The values we hold dear as a nation — equality of opportunity, freedom of religion and speech and assembly, free and vigorous elections — are now revered by many nations. Our greatest victory in World War II took place not on the field of battle, but in nations we once counted as foes. The ideals of democracy and liberty have triumphed in a world once threatened with conquest by tyranny and despotism . . .

Recently, a letter arrived from the son of a Pearl harbor survivor, a Navy man named Bill Leu, who is with us here today. His son writes from his home, now in Tokyo, saying: "A half century ago, my father's thoughts were on surviving the attack and winning the war. He could not have envisioned a future where his son would study and work in Japan. But he recognizes that the world has changed, that America's challenges are different. My father's attitude represents that of the United States: Do your duty, and raise the next generation to do its."

I can understand Bill's feelings. I wondered how I'd feel being with you, the veterans of Pearl Harbor — the survivors — on this very special day. And I wondered if I would feel that intense hatred that all of us felt for the enemy 50 years ago. As I thought back to that day of infamy and the loss of friends, I wondered: What will my reaction be when I go back to Pearl Harbor?

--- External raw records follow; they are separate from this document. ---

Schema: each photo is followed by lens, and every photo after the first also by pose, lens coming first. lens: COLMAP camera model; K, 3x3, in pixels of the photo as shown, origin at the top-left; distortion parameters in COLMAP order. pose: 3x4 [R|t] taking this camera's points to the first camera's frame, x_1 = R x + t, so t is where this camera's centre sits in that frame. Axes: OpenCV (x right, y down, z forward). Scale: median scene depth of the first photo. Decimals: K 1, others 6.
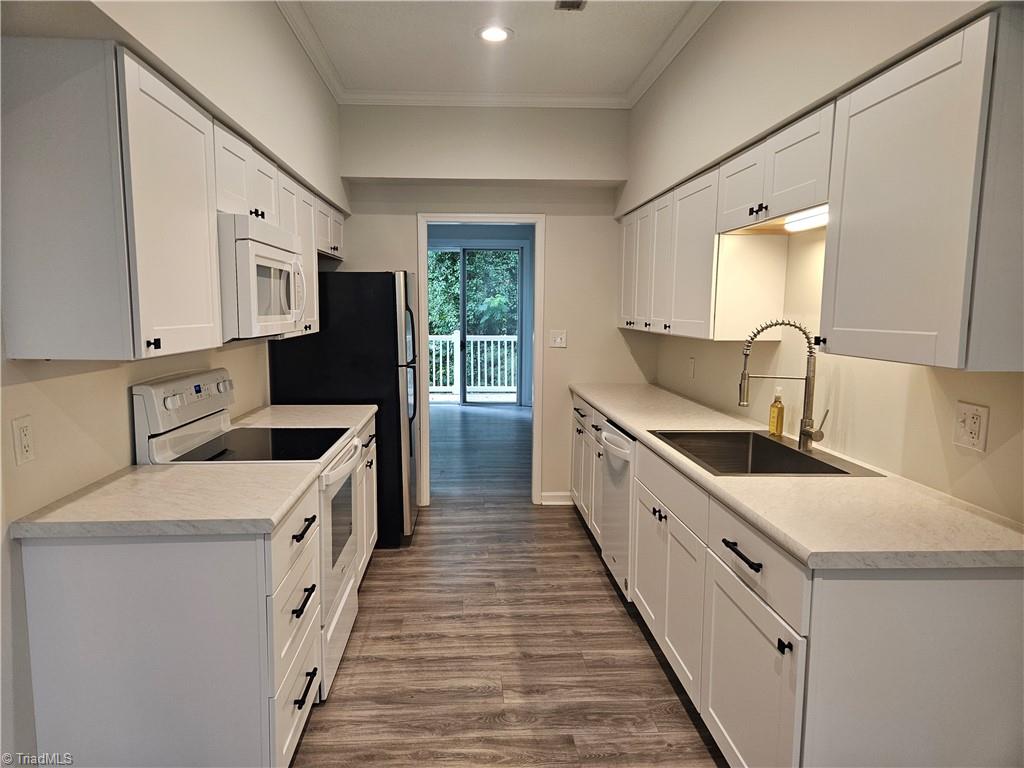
lens RADIAL K [[669.7, 0, 504.9], [0, 669.7, 384.9], [0, 0, 1]] dist [0.068285, -0.057058]
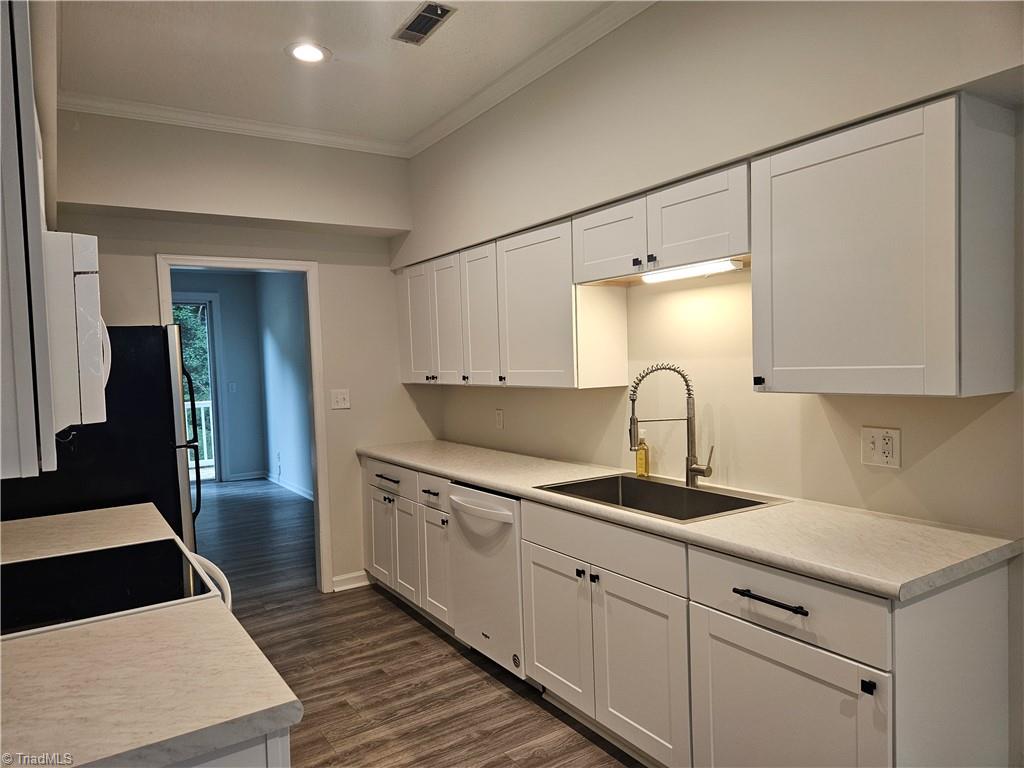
lens RADIAL K [[669.7, 0, 504.9], [0, 669.7, 384.9], [0, 0, 1]] dist [0.068285, -0.057058]
pose [[0.871515, -0.054192, 0.487365, -0.235765], [0.095046, 0.993695, -0.059469, -0.019799], [-0.481069, 0.098150, 0.871171, 0.159694]]
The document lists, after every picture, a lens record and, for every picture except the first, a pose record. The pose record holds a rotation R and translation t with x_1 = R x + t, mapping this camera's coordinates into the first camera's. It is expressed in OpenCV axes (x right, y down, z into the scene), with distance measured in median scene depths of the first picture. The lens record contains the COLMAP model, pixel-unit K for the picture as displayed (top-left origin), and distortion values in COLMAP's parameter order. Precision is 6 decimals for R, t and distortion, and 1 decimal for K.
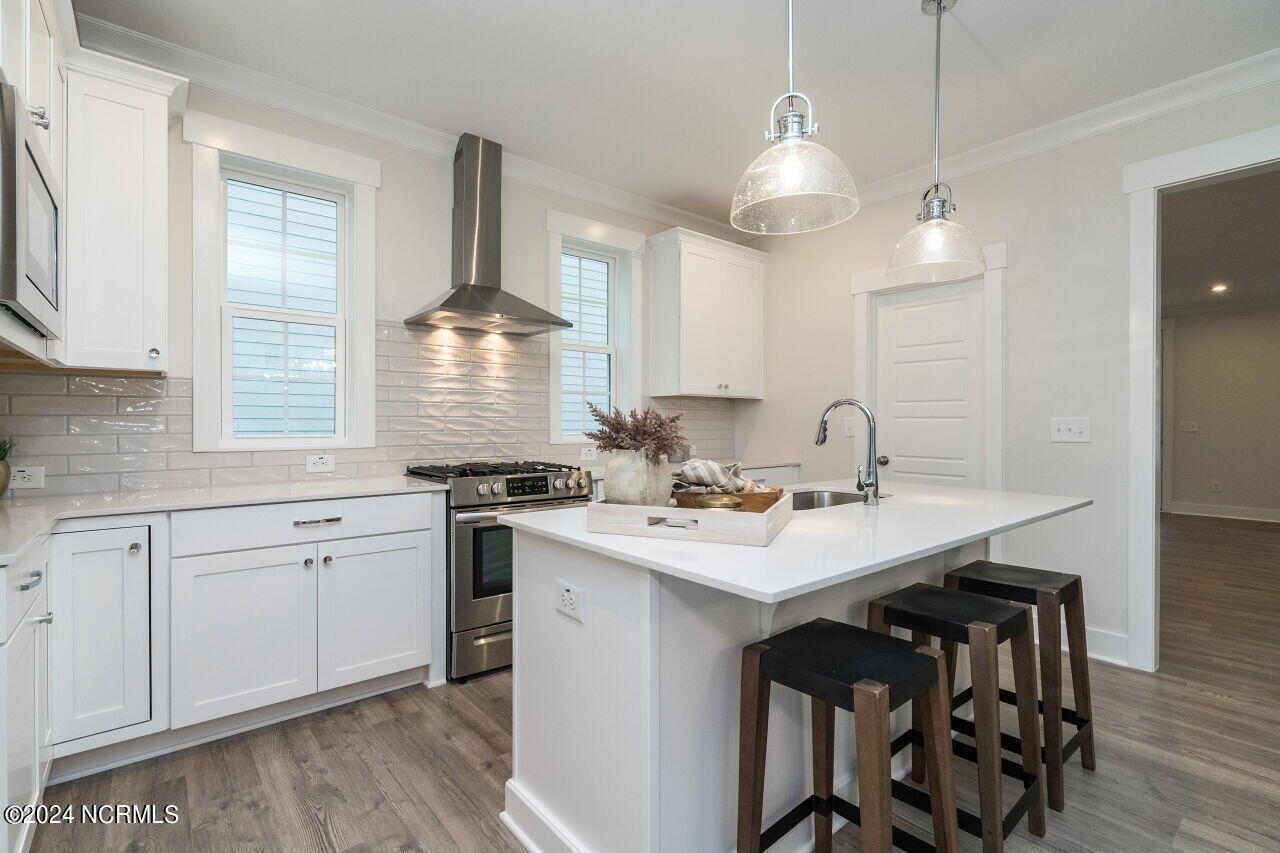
lens RADIAL K [[614.8, 0, 630.5], [0, 614.8, 429.6], [0, 0, 1]] dist [-0.000264, 0.001851]
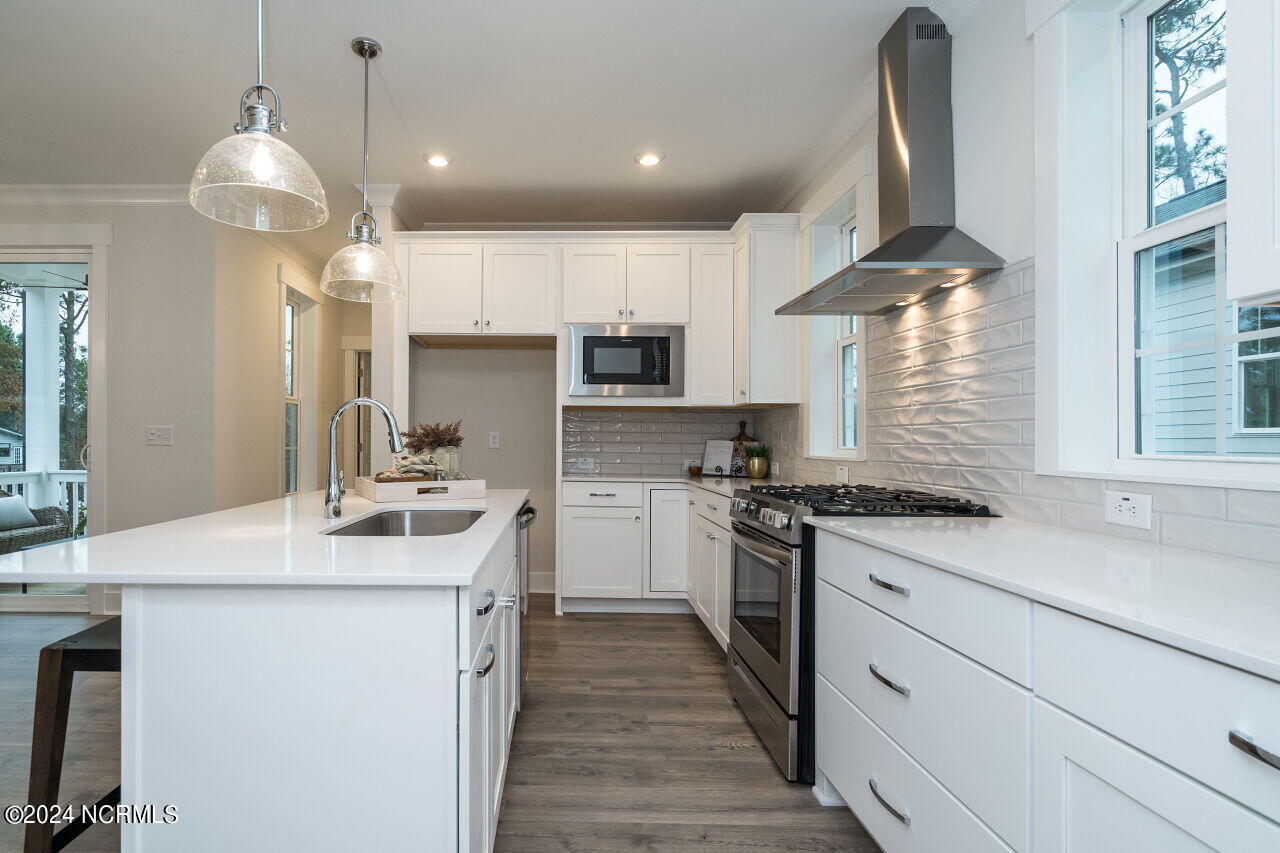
lens RADIAL K [[614.8, 0, 542.6], [0, 614.8, 436.1], [0, 0, 1]] dist [-0.000264, 0.001851]
pose [[-0.672490, -0.001668, -0.740104, 0.530587], [0.004274, 0.999972, -0.006137, -0.004930], [0.740094, -0.007291, -0.672464, 1.144164]]
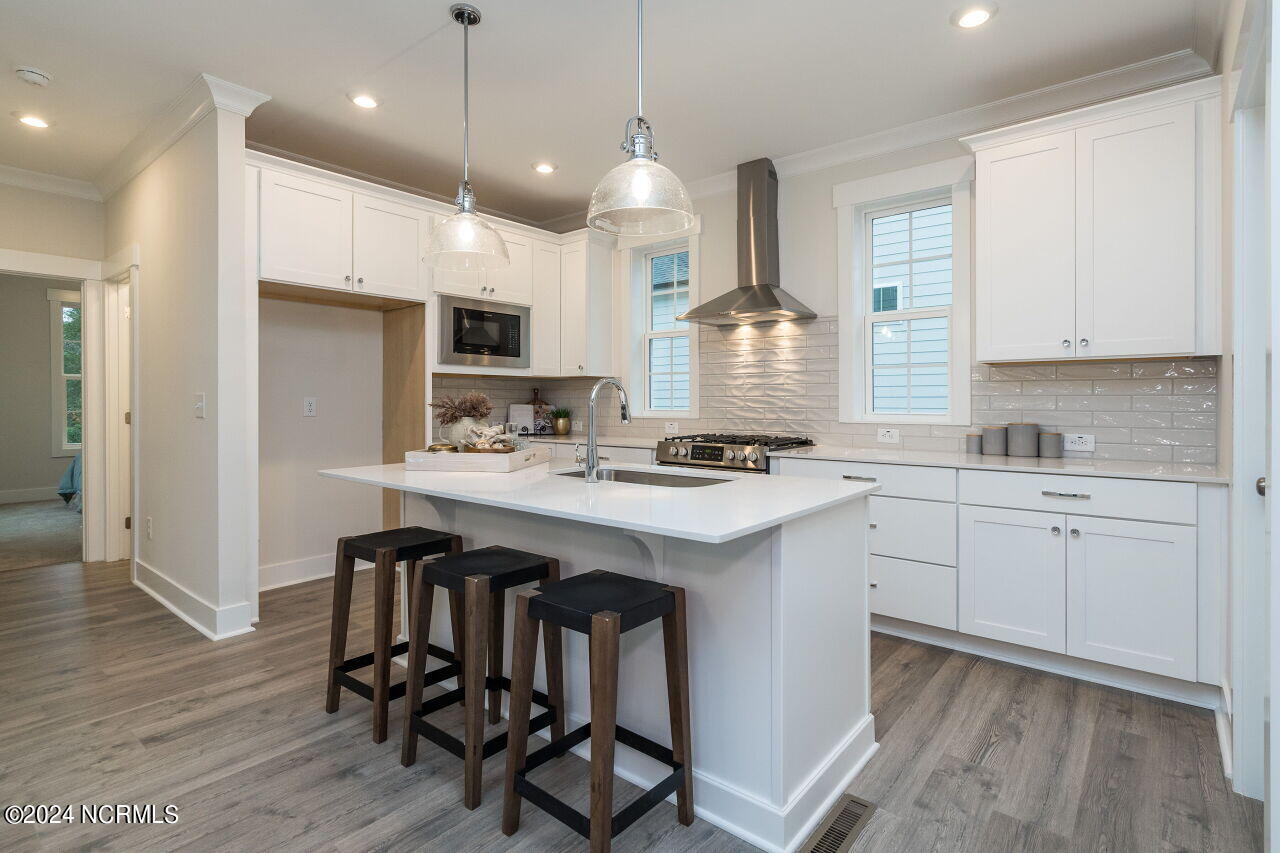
lens RADIAL K [[614.8, 0, 641.0], [0, 614.8, 400.3], [0, 0, 1]] dist [-0.000264, 0.001851]
pose [[0.151199, 0.008688, -0.988465, 0.876225], [0.007058, 0.999926, 0.009869, -0.026248], [0.988478, -0.008469, 0.151127, 0.593110]]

Well, let me tell you how I feel. I have no rancor in my heart toward Germany or Japan — none at all. And I hope, in spite of the loss, that you have none in yours. This is no time for recrimination.

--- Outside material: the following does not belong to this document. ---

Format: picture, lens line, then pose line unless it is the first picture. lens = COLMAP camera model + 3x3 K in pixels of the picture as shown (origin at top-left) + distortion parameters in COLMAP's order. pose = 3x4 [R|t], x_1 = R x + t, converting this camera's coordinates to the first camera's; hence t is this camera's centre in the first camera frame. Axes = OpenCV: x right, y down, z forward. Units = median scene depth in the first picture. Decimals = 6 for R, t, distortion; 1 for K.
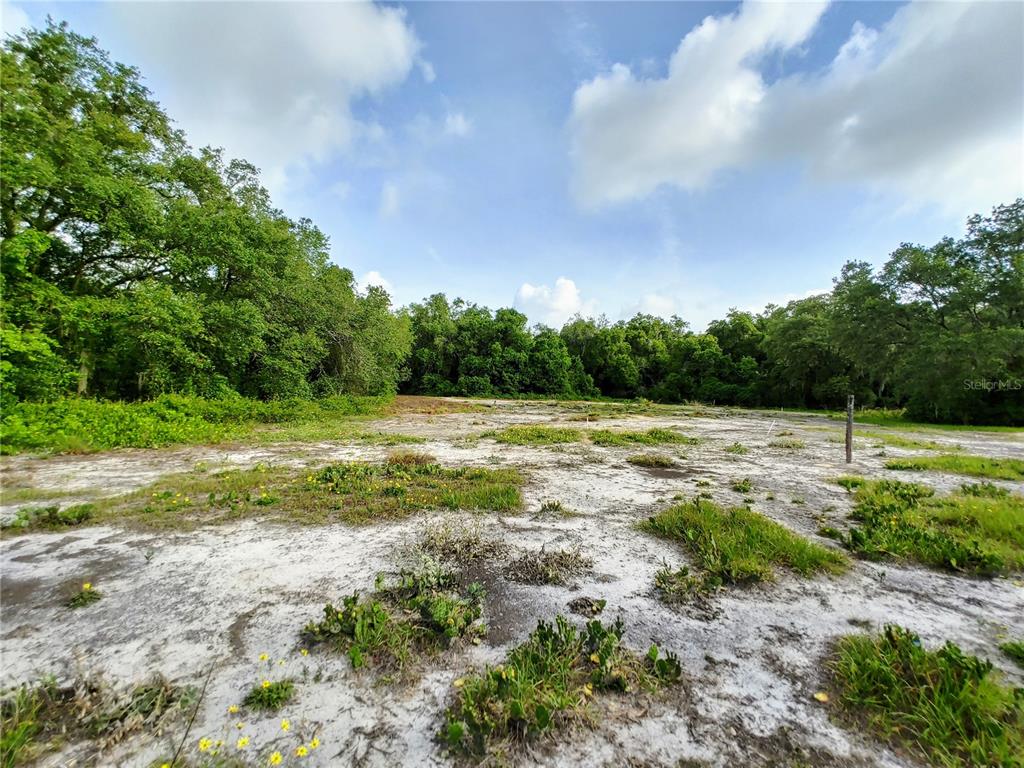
lens RADIAL K [[430.6, 0, 512.0], [0, 430.6, 381.4], [0, 0, 1]] dist [0.010133, -0.000722]
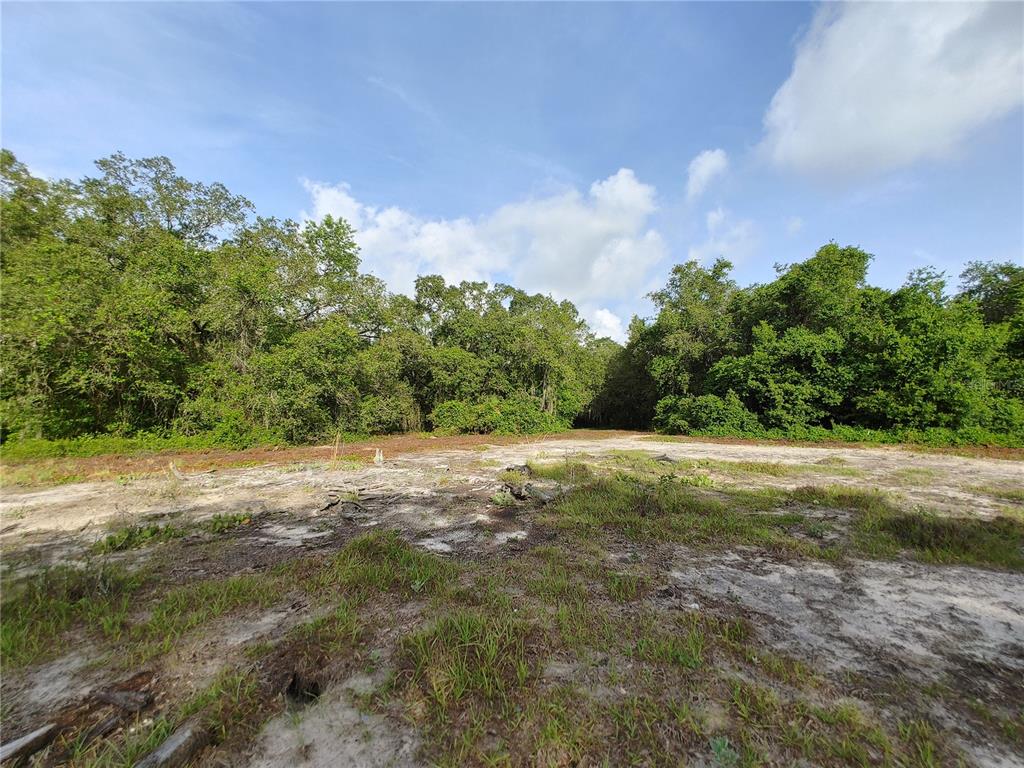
lens RADIAL K [[430.6, 0, 512.6], [0, 430.6, 385.1], [0, 0, 1]] dist [0.010133, -0.000722]
pose [[0.606349, -0.087006, -0.790424, 0.061691], [0.023969, 0.995544, -0.091198, 0.006106], [0.794837, 0.036353, 0.605733, 0.173923]]
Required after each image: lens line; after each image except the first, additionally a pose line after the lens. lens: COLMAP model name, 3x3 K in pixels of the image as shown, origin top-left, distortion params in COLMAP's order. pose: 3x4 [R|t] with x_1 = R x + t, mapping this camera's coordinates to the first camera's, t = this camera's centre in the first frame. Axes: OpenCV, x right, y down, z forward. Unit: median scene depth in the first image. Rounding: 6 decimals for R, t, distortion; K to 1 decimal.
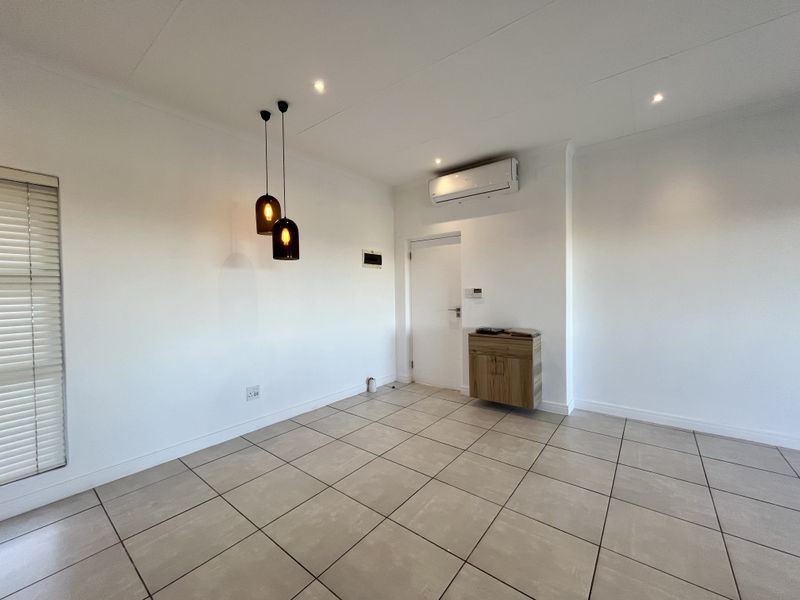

World War II is over. It is history. We won. We crushed totalitarianism — and when that was done, we helped our enemies give birth to democracies. We made our enemies our friends . . .

No, just speaking for one guy, I have no rancor in my heart. I can still see the faces of fallen comrades, and I'll bet you can still see the faces, too . . . But don't you think they're saying 50 years have passed, and we are at peace? Don't you think each one is saying: "I did not die in vain"?

Word From the White House

Mary Kate Grant, the 28-year-old speechwriter who drafted the President's 50th-anniversary Pearl harbor address, spoke to Scholastic Voice about working at the White House:

"When you have a major address like this, you usually get an hour or so to talk with the President one-on-one. But it certainly is a meeting you come to well prepared, so you're not wasting his time, saying, 'I don't know. What do you want?' We bounced different ideas off of him, like how much did he want to get into naming people he knew who had been killed — which he didn't, because he thought it would be too heavy on him. He had a hard time — as anybody would — with this speech. You don't want to push it too far.

"The beginning and end of the speech came straight from him. That's what makes it a uniquely George Bush speech. It's statesmanlike, yet it has some of his personality in it.

"When someone who is young talks about things that happened before they were born, they lose credibility, because they weren't there. George Bush has an awful lot of historical credibility. He'll be the last President who fought in World War II. He was the youngest flyer in the entire Navy. What we tried to have people draw from this speech was that Bush was caught up, as the rest of the country was, in this intense hatred of the enemy, and now, 50 years later, he can say, 'We can't hold grudges against the Japanese,' because he was there. Ronald Reagan could not have given that speech, because he didn't fight in World War II. He wouldn't have that moral authority we established at the beginning of the speech."